Content starts

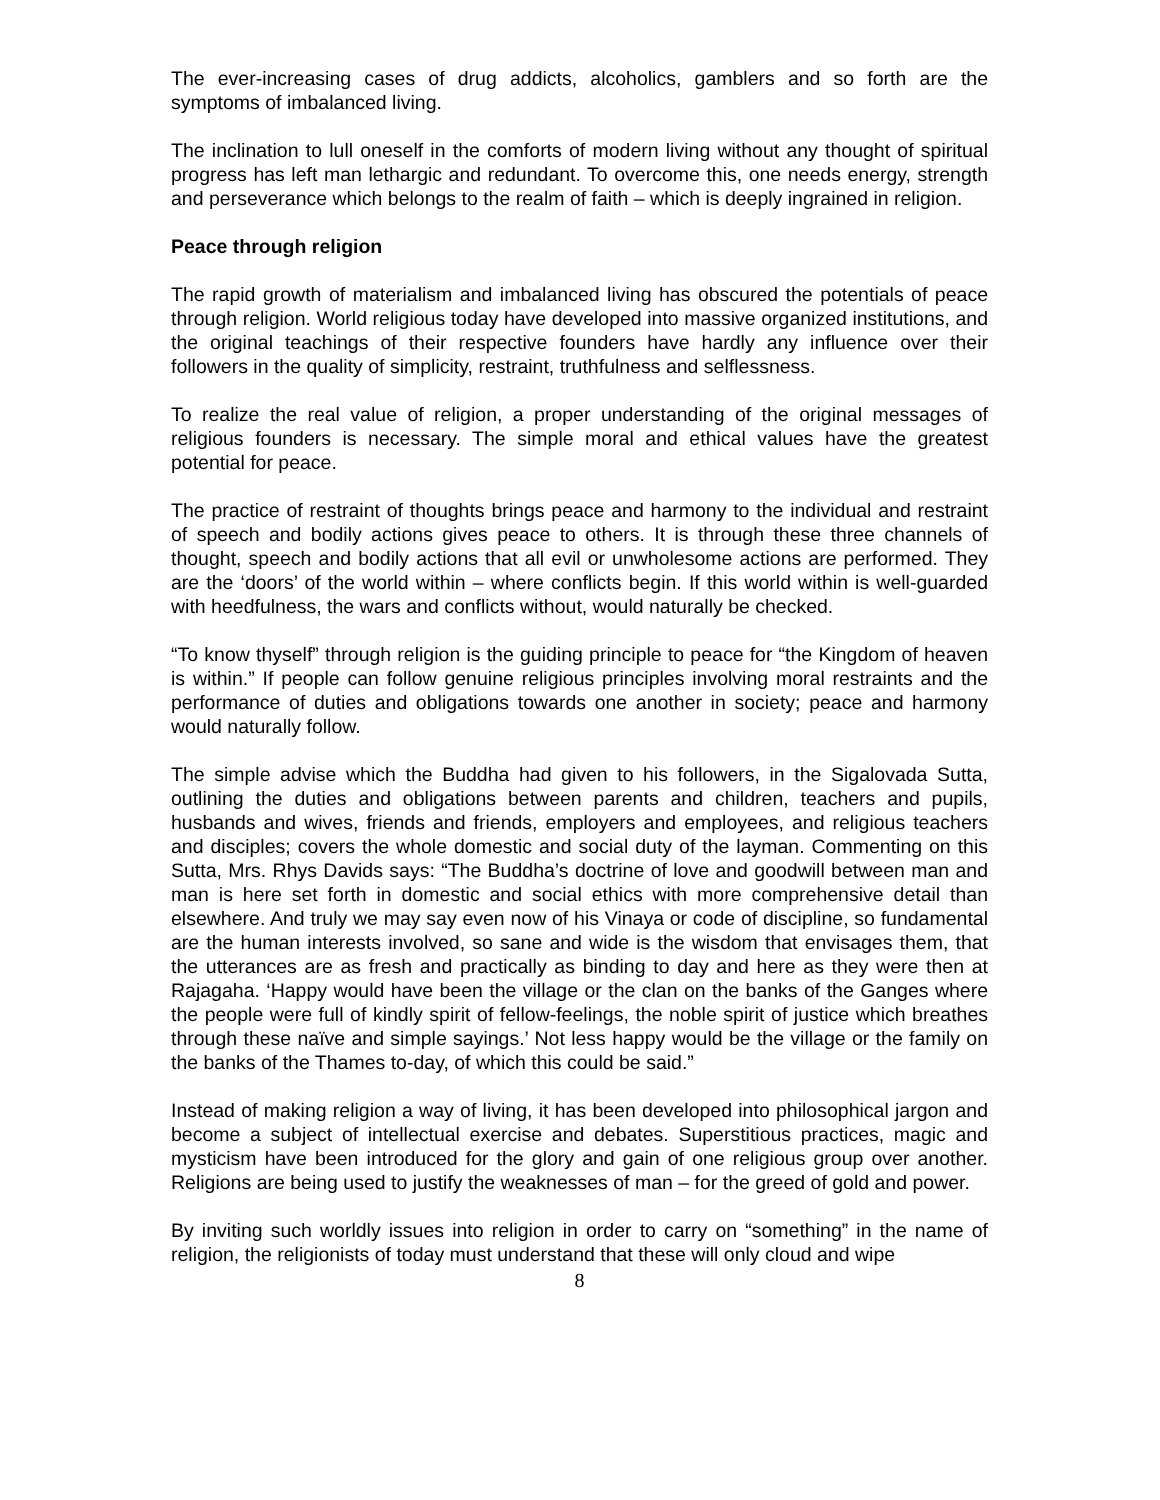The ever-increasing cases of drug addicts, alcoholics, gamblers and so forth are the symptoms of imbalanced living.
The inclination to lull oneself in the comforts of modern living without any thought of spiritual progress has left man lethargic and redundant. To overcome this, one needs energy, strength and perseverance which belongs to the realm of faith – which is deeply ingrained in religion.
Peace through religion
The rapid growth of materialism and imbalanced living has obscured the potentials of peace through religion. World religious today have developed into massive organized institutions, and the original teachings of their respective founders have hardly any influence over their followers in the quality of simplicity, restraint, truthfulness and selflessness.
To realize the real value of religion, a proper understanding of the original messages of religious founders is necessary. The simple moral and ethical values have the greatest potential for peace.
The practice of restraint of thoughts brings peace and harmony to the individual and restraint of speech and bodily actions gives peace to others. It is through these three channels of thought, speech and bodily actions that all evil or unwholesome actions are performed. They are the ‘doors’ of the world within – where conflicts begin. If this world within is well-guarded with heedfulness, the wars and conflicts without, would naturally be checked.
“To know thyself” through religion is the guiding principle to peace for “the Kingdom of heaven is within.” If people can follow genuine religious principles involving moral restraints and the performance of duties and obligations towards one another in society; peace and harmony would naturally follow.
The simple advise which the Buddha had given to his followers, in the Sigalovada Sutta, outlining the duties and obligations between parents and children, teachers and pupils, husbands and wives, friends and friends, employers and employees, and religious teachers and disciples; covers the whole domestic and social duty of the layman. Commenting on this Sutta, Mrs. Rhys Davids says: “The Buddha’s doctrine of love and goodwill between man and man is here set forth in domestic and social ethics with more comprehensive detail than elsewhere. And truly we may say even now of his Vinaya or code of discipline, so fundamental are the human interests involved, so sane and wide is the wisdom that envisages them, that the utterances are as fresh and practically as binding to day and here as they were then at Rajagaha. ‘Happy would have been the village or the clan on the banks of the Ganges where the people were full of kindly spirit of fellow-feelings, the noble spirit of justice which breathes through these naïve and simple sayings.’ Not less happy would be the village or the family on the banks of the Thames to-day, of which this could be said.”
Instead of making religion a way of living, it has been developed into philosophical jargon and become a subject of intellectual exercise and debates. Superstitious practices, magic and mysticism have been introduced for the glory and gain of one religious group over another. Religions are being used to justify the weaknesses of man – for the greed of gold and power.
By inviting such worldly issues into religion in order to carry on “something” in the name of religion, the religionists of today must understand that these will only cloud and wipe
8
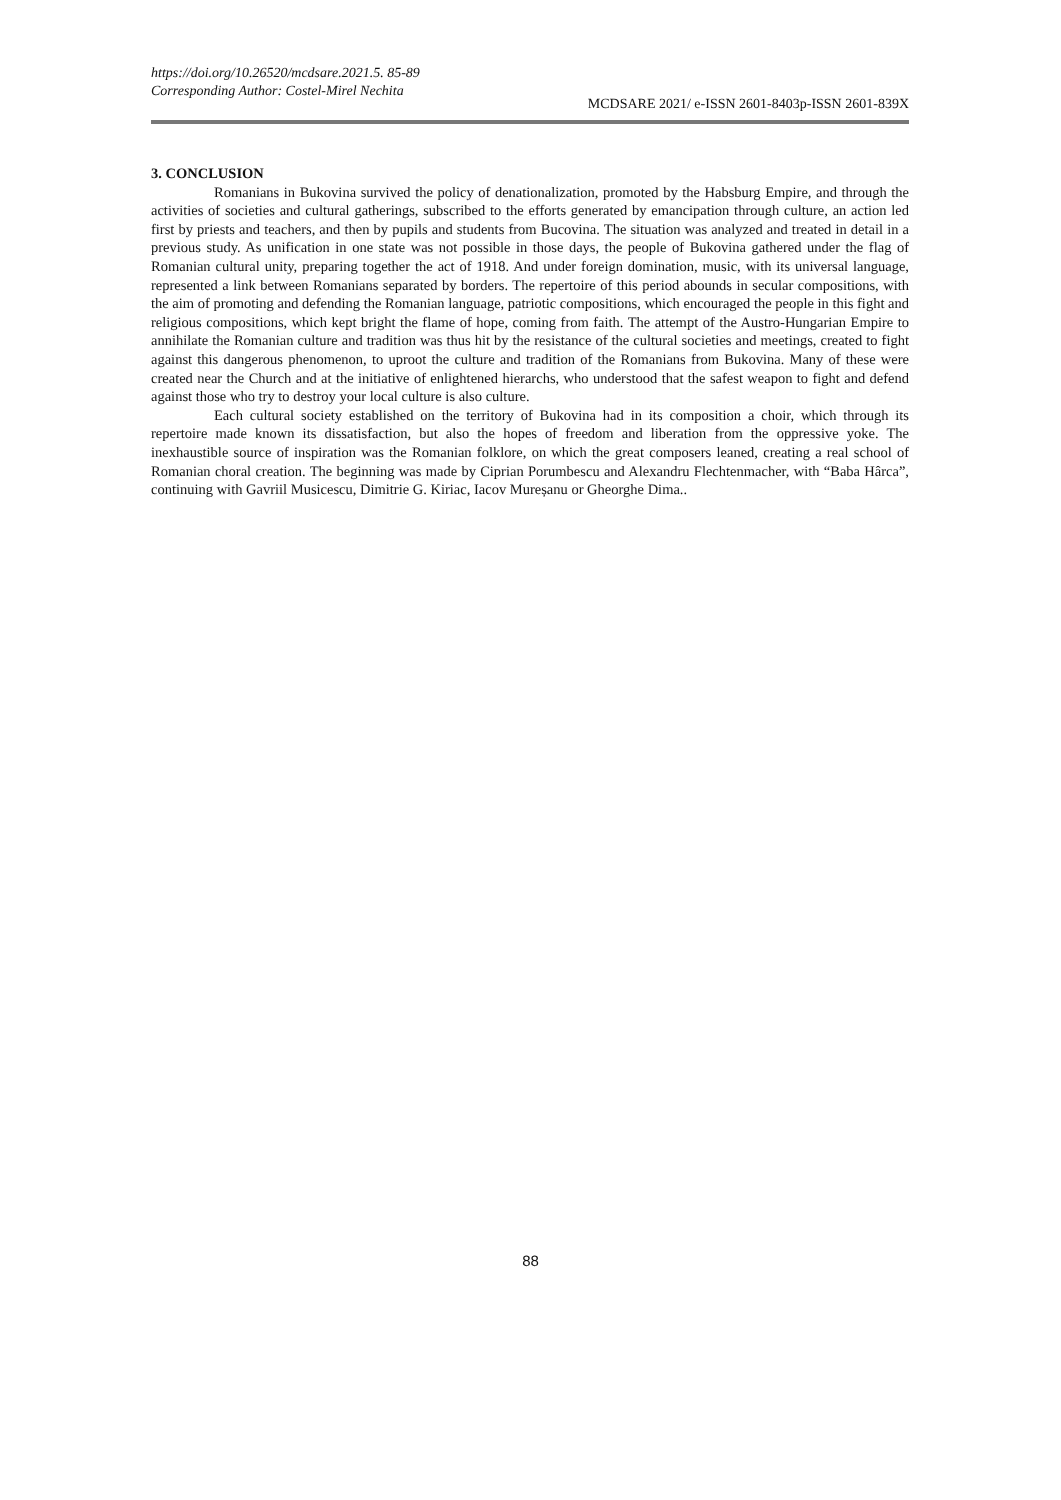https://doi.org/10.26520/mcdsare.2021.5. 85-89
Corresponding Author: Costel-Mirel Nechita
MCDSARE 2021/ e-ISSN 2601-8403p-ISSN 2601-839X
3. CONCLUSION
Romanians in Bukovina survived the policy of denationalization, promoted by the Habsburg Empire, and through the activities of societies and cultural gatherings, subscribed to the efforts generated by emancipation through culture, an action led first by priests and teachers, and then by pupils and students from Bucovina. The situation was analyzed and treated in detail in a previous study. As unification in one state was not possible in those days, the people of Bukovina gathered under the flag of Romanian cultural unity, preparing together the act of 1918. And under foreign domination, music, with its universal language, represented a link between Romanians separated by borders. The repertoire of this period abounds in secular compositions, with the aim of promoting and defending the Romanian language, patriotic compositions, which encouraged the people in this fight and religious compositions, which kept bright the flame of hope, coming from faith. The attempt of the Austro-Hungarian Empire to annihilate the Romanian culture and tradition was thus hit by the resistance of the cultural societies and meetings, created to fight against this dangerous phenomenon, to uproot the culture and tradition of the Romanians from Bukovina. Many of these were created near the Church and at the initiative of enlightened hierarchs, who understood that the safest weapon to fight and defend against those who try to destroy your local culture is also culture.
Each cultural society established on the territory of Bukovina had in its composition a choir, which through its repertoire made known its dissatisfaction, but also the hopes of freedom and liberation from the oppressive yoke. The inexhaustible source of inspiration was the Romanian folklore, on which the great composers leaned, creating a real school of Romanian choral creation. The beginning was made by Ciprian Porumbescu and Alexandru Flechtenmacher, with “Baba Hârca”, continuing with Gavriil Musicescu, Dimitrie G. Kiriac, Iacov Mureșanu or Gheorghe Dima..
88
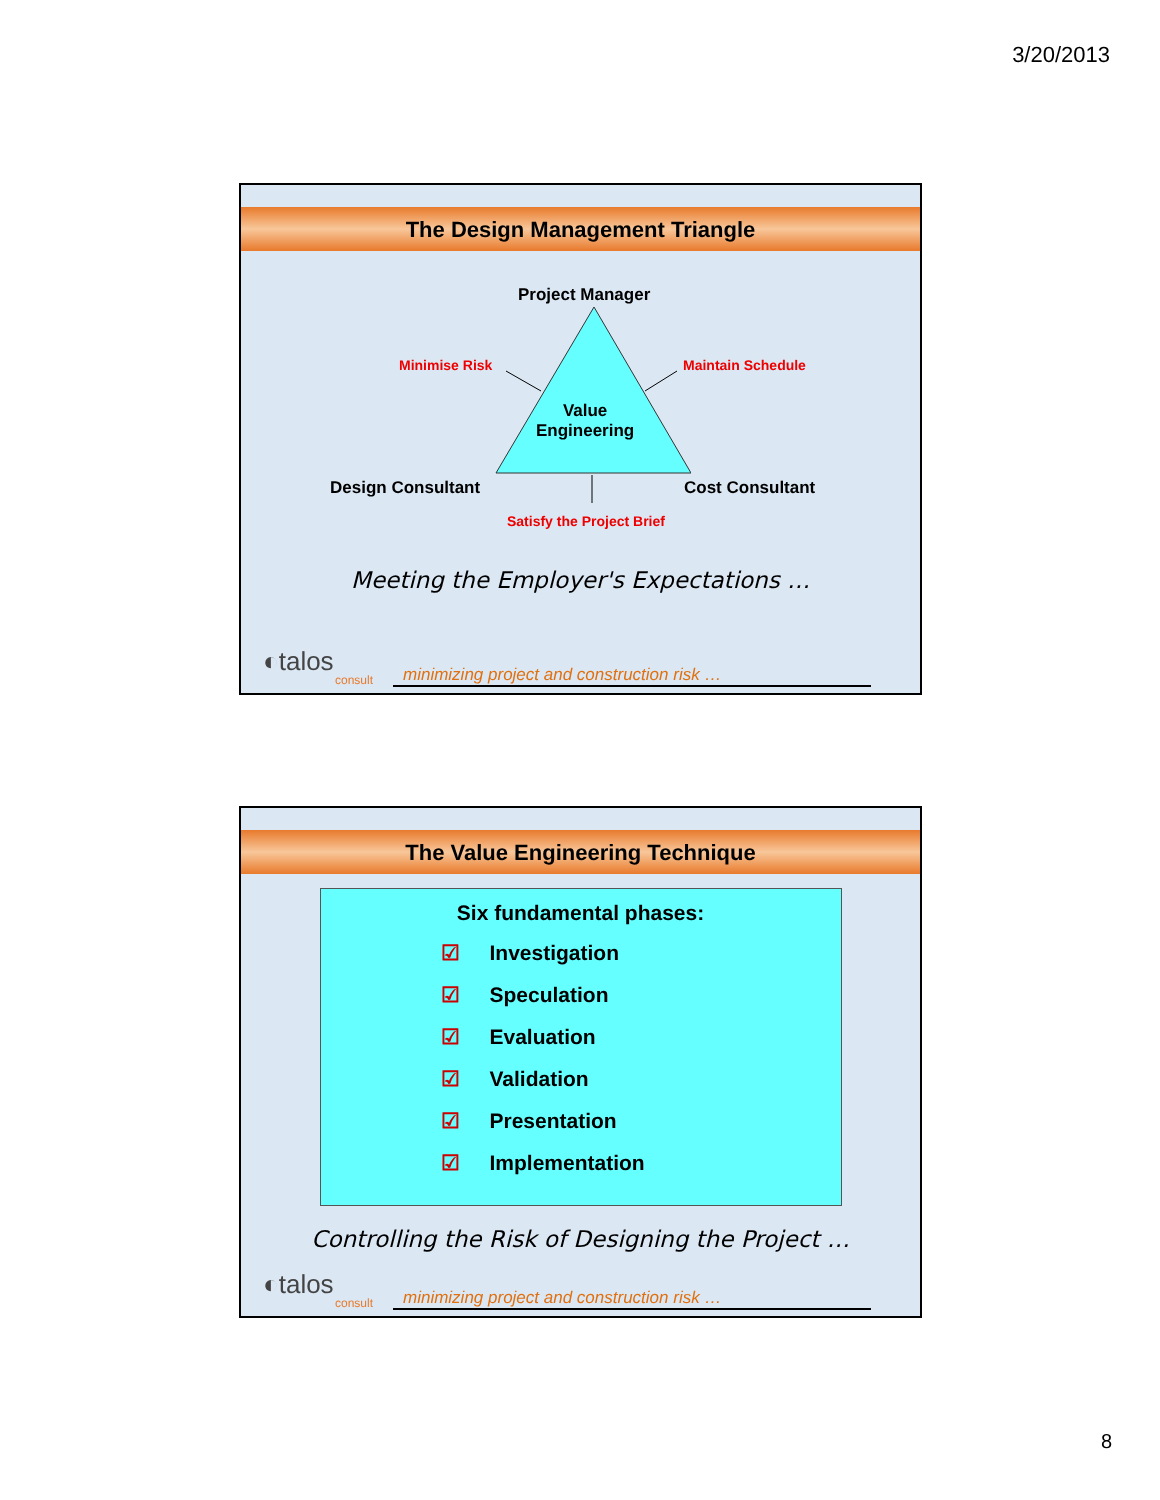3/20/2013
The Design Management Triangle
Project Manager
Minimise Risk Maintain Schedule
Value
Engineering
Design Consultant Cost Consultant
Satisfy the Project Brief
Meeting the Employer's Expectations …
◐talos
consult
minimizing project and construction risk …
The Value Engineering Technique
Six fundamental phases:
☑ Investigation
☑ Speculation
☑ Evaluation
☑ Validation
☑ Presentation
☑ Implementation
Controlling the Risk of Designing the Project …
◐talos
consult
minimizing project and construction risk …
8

Content ends

ACTIVITY -> Each line of the entries above that includes the string "moral" should be copied out.

RESPONSE FOR THIS EXERCISE ->
To realize the real value of religion, a proper understanding of the original messages of religious founders is necessary. The simple moral and ethical values have the greatest potential for peace.
“To know thyself” through religion is the guiding principle to peace for “the Kingdom of heaven is within.” If people can follow genuine religious principles involving moral restraints and the performance of duties and obligations towards one another in society; peace and harmony would naturally follow.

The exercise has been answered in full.